Implications for Insolvency Practitioners

For lenders, this is a boon—guarantees now ironclad financial debt triggers, diminishing technical defenses. Banks must document restructurings meticulously, but gain leverage in group insolvencies. Resolution Professionals face heightened scrutiny on claim verification; proactive inspections are imperative to avert "perversity" accusations.

Lawyers advising corporates should caution on intra-group guarantees during distress, probing related-party transaction approvals ( Section 188 Companies Act ) to preempt Section 66 IBC avoidance. Litigators can pivot from procedural nitpicks to merits, streamlining Adjudicating Authority dockets.

Broader Ramifications for Corporate India

Amid India's distressed asset surge (NPAs linger despite IBC's 70%+ recovery uptick), this precedent bolsters banking sector confidence, potentially accelerating resolutions in conglomerates like Reliance ADAG. It harmonizes IBC primacy over ancillary laws (e.g., Stamp Acts), advancing the Code's creditor-driven ethos.

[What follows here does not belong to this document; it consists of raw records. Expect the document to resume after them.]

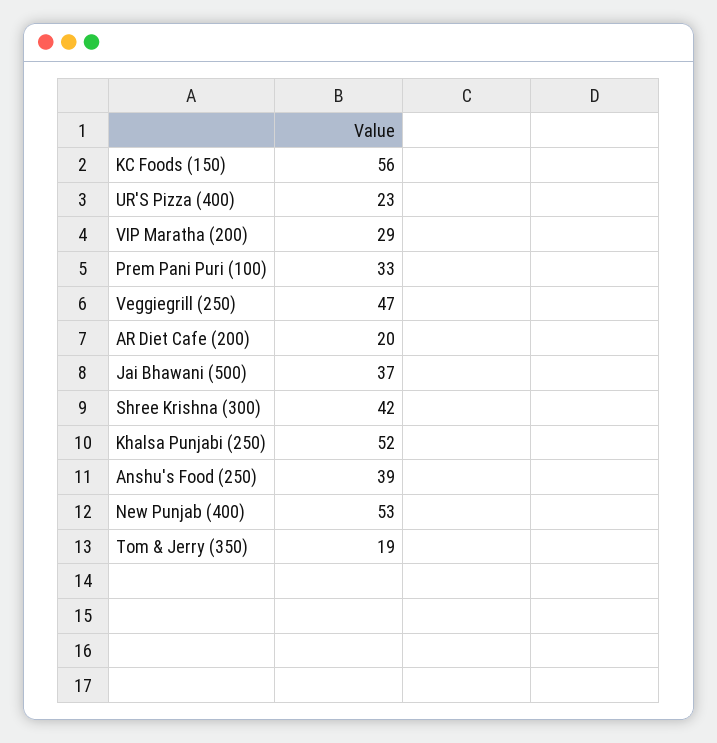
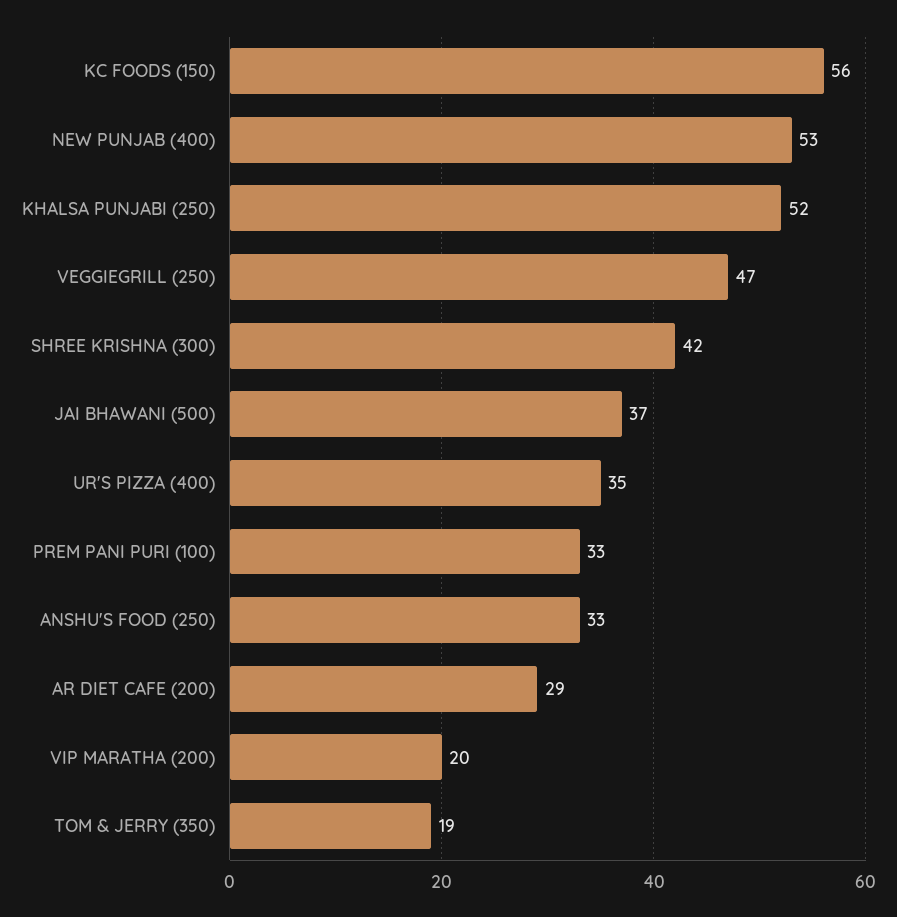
  {
    "KC Foods (150)": 56,
-   "UR'S Pizza (400)": 23,
+   "UR'S Pizza (400)": 35,
-   "VIP Maratha (200)": 29,
+   "VIP Maratha (200)": 20,
    "Prem Pani Puri (100)": 33,
    "Veggiegrill (250)": 47,
-   "AR Diet Cafe (200)": 20,
+   "AR Diet Cafe (200)": 29,
    "Jai Bhawani (500)": 37,
    "Shree Krishna (300)": 42,
    "Khalsa Punjabi (250)": 52,
-   "Anshu's Food (250)": 39,
+   "Anshu's Food (250)": 33,
    "New Punjab (400)": 53,
    "Tom & Jerry (350)": 19
  }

Yet, lingering queries persist: Could such guarantees invite avoidance if proven preferential? Reliance's history (fund diversions alleged) underscores governance imperatives—regulators like SFIO / SEBI may intensify intra-group scrutiny. Globally, with ECB pressures and 2026 hedging costs, fortified domestic frameworks attract FDI.

This aligns with SC's IBC oeuvre ( Swiss Ribbons , Essar Steel ), prioritizing value maximization over equity dilution via technicalities.

Conclusion

The Supreme Court's exposition elevates corporate guarantees from contested instruments to bedrock financial debts under IBC, eviscerating procedural chicanery. By reinstating the SBI consortium and mandating CoC revival, it signals judicial commitment to IBC's transformative mandate: timely, creditor-centric resolutions. Legal professionals must recalibrate strategies, embracing this clarity to navigate India's evolving insolvency landscape with renewed vigor.